From 1972 to 1973, he was president of the Canadian Bar Association, where he took a position opposing state-controlled legal aid plans.

==Supreme Court==
De Grandpré was appointed to the Supreme Court of Canada on January 1, 1974. He was the subject of controversy that year when objections were raised to him hearing the case Morgentaler v The Queen given his prior personal statements about the issue at a 1973 national meeting of the Canadian Bar Association.
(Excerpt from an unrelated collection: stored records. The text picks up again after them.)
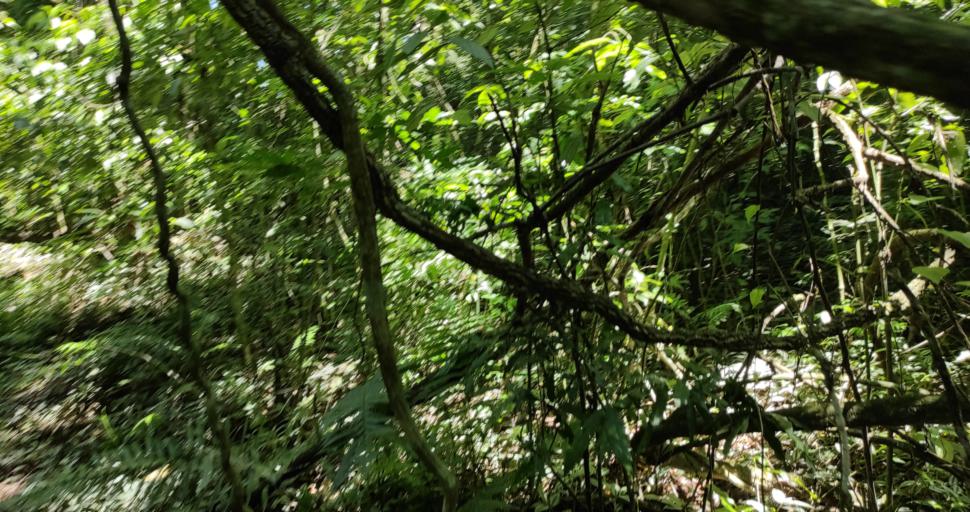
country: BR
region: Rio Grande do Sul
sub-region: Tres Passos
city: Tres Passos
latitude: -27.1524
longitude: -53.9007
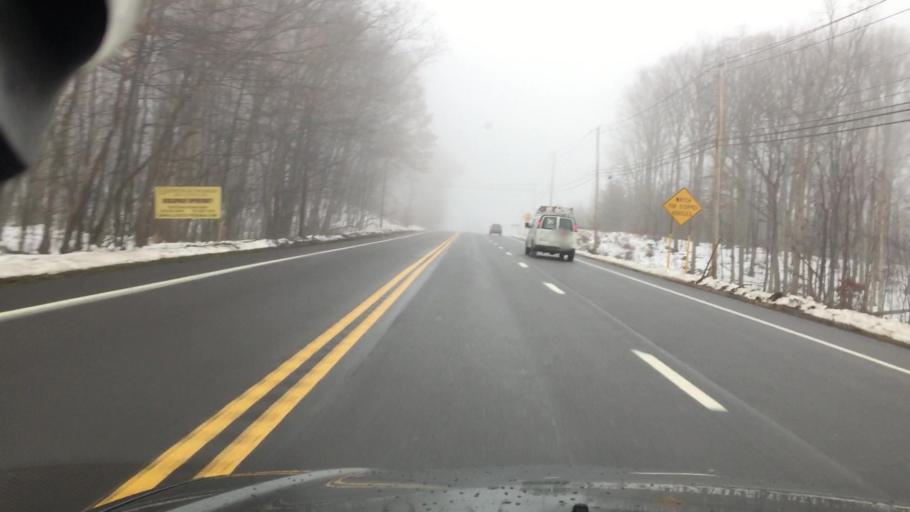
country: US
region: Pennsylvania
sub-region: Luzerne County
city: Freeland
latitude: 41.0596
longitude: -75.9625
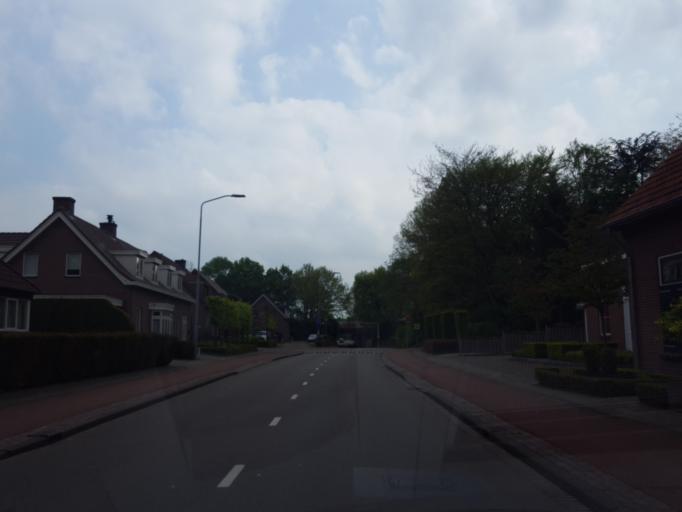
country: NL
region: North Brabant
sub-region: Gemeente Veldhoven
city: Veldhoven
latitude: 51.3993
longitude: 5.3983
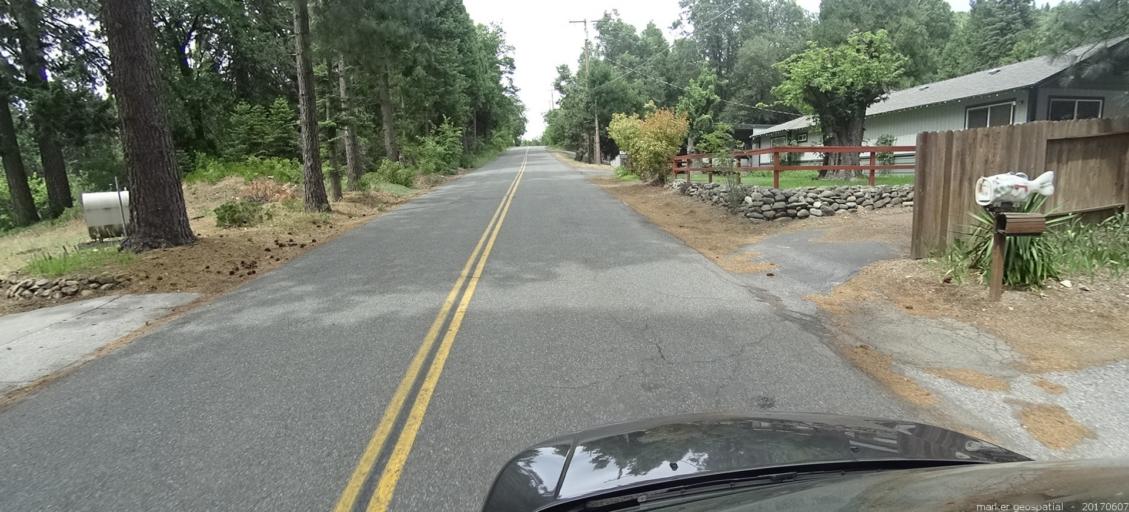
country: US
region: California
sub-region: Siskiyou County
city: Mount Shasta
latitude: 41.3269
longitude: -122.3334
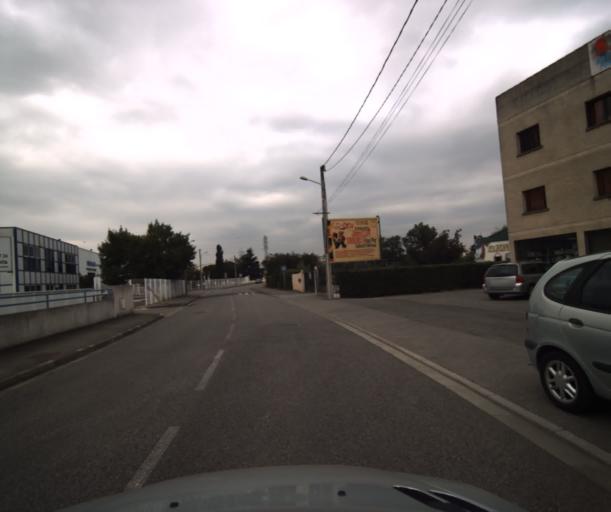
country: FR
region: Midi-Pyrenees
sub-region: Departement de la Haute-Garonne
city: Portet-sur-Garonne
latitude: 43.5392
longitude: 1.4023
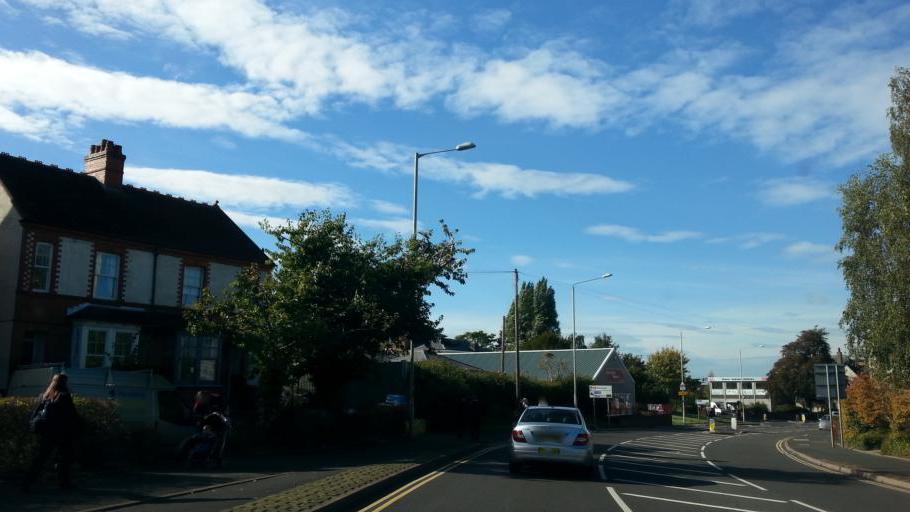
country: GB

In the end, the Chief Justice decided that de Grandpré could remain on the panel to hear the abortion case.

By October 1, 1977, de Grandpré resigned complaining of Chief Justice Bora Laskin's style of running the Court and the direction it was taking on many constitutional matters. In an interview near the end of his life, he said he found the work on the Court dead boring.

==Subsequent legal career==
After leaving the bench, de Grandpré returned to the practice of law at the firm of Lafleur, Brown, de Grandpré (which later became Gowling Lafleur Henderson), and was seen as a mentor by many lawyers. In 1985, de Grandpré authored a report on judicial independence for the Canadian Bar Association.

==Honours and distinctions==
- 1971: Companion of the Order of Canada
- 1998: Grand Officer of the National Order of Quebec
- 2007: Emeritus Lawyer of the Bar of Quebec

==Death==
He died on January 24, 2008, in Saint-Lambert, leaving behind his wife, four children, eleven grandchildren and five great-grandchildren and a brother. The funeral service was held at Saint-Viateur d'Outremont and he was entombed at the Notre Dame des Neiges Cemetery in Montreal. His wife died in 2012.